Of his Latin versification we subjoin a more considerable specimen, which relates to the erection of a monument to the memory of Buchanan.
En, Buchanane, pili, longo post tempore, cives Ingenio statuunt hae monumenta tuae.
Besides Latin and English poems, Dr Doig left an immense variety of works in manuscript.

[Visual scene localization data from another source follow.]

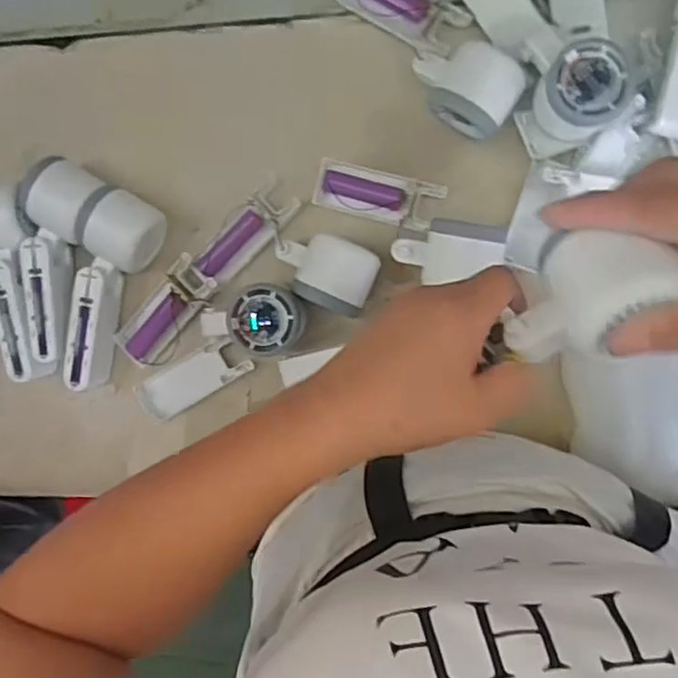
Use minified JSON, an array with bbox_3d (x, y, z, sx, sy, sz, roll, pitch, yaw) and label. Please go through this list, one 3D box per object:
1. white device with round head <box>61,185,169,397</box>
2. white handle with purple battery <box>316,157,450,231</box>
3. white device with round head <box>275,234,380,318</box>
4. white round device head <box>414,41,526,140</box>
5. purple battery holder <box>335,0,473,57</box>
[{"bbox_3d":[-0.201,-0.040,0.557,0.058,0.050,0.168,22,96,6],"label":"white device with round head"},{"bbox_3d":[0.031,-0.117,0.537,0.102,0.030,0.040,16,95,7],"label":"white handle with purple battery"},{"bbox_3d":[-0.012,-0.055,0.534,0.083,0.045,0.053,20,95,7],"label":"white device with round head"},{"bbox_3d":[0.096,-0.191,0.503,0.077,0.050,0.055,36,97,5],"label":"white round device head"},{"bbox_3d":[0.047,-0.260,0.519,0.104,0.019,0.045,30,96,6],"label":"purple battery holder"}]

The subsequent list includes his most considerable treatises. 1. A Rational Demonstration of the Divinity and Incarnation of Christ, 36 pp. fol. 2. The History of the Passion, 45 pp. 4to. 3. On Vicarious Punishments, 19 pp. fol. 4. Strictures on Dr Campbell's Translation of the Sermon on the Mount, 15 pp. 4to. 5. An Analysis of the Epistle to the Romans, 48 pp. fol. 6. An Analysis of the Epistle to the Hebrews, 60 pp. 4to. 7. A Dissertation on the Place where the Ark rested after the Deluge, 30 pp. fol. 8. An Essay on the Situation of Tarshish and Ophir, 66 pp. 4to. 9. A Dissertation on the Origin of Idolatry, 21 pp. 4to. 10. An Enquiry into the Origin of Statue-Worship, 84 pp. fol. 11. A Philological Dissertation on Chain and Remphan, 135 pp. fol. 12. A Philological Dissertation on the Gods of the Egyptians, 344 pp. 4to. 13. The History of the Titans, 146 pp. 4to. 14. On the Doctrine of Demons, 199 pp. 4to. 15. Letters on Mr Bryant's Ancient Mythology, 133 pp. fol. 16. An Essay on the Origin of the Greeks, 406 pp. fol. 17. Elucidations of Grecian Antiquities, 98 pp. 4to. 18. On the Origin of the Scots, 33 pp. 4to. 19. On the Origin of Language, 59 pp. fol. 20. Letters to Lord Kames on Language, 112 pp. fol. 21. Strictures on Dr Smith's Considerations on the Formation of Language, 33 pp. fol. 22. Letters to Dr Vincent on the Formation of Greek Verbs, 48 pp. fol. 23. An Essay on the Utility of the Learned Languages, 49 pp. 4to. 24. Figures of Rhetoric poetically described, 16 pp. 4to.